Our party of four was able to cut quite a swath through the relatively small menu: 11 small plates, six mains (plus one special) and four (plus one special) desserts. The hot weather influenced us to pass up starters of duck liver mousse ($10), cheese and charcuterie boards (each $14) and wild salmon tartare ($14) in favor of summer salads — burrata and peaches ($12), watermelon and feta ($10), charred cantaloupe and arugula ($10) and roasted beets ($10).
All four were drop-dead gorgeous and large enough for all of us to sample. My favorite was the luscious watermelon and feta, plated on a bed of arugula with translucent circlets of radish and a subtle honey vinaigrette. Second best were the rounds and chunks of red and golden beets, garnished with a few orange slices and a dollop of herbed goat cheese.
The generous glob of burrata with its dice of peach, peppery rocket, basil and dribble of balsamic vinegar was quite good. So was the charred cantaloupe with pickled cucumber and tiny cantaloupe and honeydew balls doused with mint vinaigrette. The quality of the fruit was a little disappointing. The peach was flavorful, but crisp rather than juicy (not fully ripe?). The thin slice of cantaloupe had grill marks but no smoke taste, and the melon balls weren’t sweet at all.
Our entrees ranged from the “ordinary” Little Beast burger (with charred red onion, lettuce, heirloom tomato,
Worcestershire aioli and fries — $15 plus $2 for cheddar, gruyere or blue) to the “sublime” emerald green English pea risotto (with shaved pecorino, sweet butter, mint and a hint of lemon — $14). We also ordered pan-roasted chicken (drenched with cognac morel jus, perched on a raft of asparagus with a generous spoonful of roasted corn kernels — $19), and the night’s special cioppino (lots of seafood and veggies, rich tomato sauce, toasted kale and a slab of crisp garlic toast — $26).
As with the salads, there were almost no complaints. One observation: the burger seemed to grace more nearby diners’ plates than any other item! Two inches of well-charred but medium rare — as ordered — beef, it was perfectly seasoned and set off nicely by the aioli’s tang, the onion’s muted sting and the intensity of the blue cheese. The bun was a beauty, although its well-tanned good looks were deceptive; it had little character. But the mound of thick-cut fries was quite tasty.
Wines on the single-page list at Little Beast are reasonable ($28 to $44). I was delighted to see that most were from outside the United States, bucking the trend of many local restaurants to concentrate on California vintages. Our selection, a 2011 Cotes du Rhone ($31), was just dandy. If you want to bring your own bottle, the restaurant charges a steep $14 corkage fee.
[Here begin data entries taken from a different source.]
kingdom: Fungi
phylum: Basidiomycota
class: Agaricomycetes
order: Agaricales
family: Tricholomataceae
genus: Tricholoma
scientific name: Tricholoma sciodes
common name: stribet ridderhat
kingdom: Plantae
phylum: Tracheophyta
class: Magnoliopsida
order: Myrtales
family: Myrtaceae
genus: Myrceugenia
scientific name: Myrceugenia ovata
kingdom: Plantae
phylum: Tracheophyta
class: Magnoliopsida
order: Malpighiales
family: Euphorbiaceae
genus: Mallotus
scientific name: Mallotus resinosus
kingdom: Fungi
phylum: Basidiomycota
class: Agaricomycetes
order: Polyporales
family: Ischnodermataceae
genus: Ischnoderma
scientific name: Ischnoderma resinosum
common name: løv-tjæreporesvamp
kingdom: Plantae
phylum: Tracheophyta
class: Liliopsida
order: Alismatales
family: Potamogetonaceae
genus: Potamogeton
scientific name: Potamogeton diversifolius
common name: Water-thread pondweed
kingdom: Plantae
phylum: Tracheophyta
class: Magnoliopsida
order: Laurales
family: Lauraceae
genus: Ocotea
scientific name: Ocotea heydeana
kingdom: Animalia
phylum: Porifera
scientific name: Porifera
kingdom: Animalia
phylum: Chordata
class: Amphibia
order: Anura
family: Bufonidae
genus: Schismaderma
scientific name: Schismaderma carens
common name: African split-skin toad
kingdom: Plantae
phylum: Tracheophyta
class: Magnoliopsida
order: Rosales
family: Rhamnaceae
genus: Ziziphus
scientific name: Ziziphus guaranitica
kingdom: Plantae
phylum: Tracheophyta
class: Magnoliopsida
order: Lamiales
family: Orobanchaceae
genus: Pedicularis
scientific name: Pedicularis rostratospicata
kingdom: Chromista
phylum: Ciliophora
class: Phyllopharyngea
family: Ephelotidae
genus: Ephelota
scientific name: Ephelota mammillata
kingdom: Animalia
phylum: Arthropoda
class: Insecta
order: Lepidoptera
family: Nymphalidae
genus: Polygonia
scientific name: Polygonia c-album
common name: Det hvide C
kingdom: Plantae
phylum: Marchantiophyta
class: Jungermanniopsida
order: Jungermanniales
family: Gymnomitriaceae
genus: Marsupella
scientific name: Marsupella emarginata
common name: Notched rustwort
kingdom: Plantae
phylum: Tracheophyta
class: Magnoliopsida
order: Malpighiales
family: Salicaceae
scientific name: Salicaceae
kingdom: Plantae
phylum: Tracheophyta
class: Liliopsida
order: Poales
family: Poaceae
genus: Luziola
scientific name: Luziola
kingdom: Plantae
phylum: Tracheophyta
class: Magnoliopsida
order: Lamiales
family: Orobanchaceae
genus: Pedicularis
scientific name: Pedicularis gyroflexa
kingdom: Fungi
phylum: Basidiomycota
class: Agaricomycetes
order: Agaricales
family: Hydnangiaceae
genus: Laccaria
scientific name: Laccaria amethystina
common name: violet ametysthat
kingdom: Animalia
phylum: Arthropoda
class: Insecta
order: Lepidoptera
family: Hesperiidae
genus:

Finally, we turned to sweets and ordered two: Belgian chocolate pudding with Chantilly crema and shaved chocolate ($6); and warm fallen apple pastry with dulce de leche and vanilla whipped cream ($7) plus four spoons. I neglected to notice a slight difference in the printed menu and the one I’d pulled from the Web site a couple of weeks earlier. The updated description of the pudding (now on the Website as well) includes Maldon sea salt.
Now, I may be one of the very few who detests excess salt (even gourmet sea salt) on caramel and chocolate, not to mention pretzels, nuts and popcorn. What Nora Ephron once quipped about capers (“anything that tastes good with capers tastes even better without them”) goes double for salt IMHO! My tablemates agreed. Had we spotted the change, we would have asked for it to be left off.
Nevertheless, once we’d dug down a bit, we agreed that the densely bittersweet pudding was excellent. Ditto for the apple “thingy” whose fruit had been swathed in filo or puff pastry before baking. A warm caramel puddle and snowy whipped cream cap brought the enormous strudel-like confection to sinful completion and us to surfeit, full of good food and praise for the remarkable newborn Little Beast.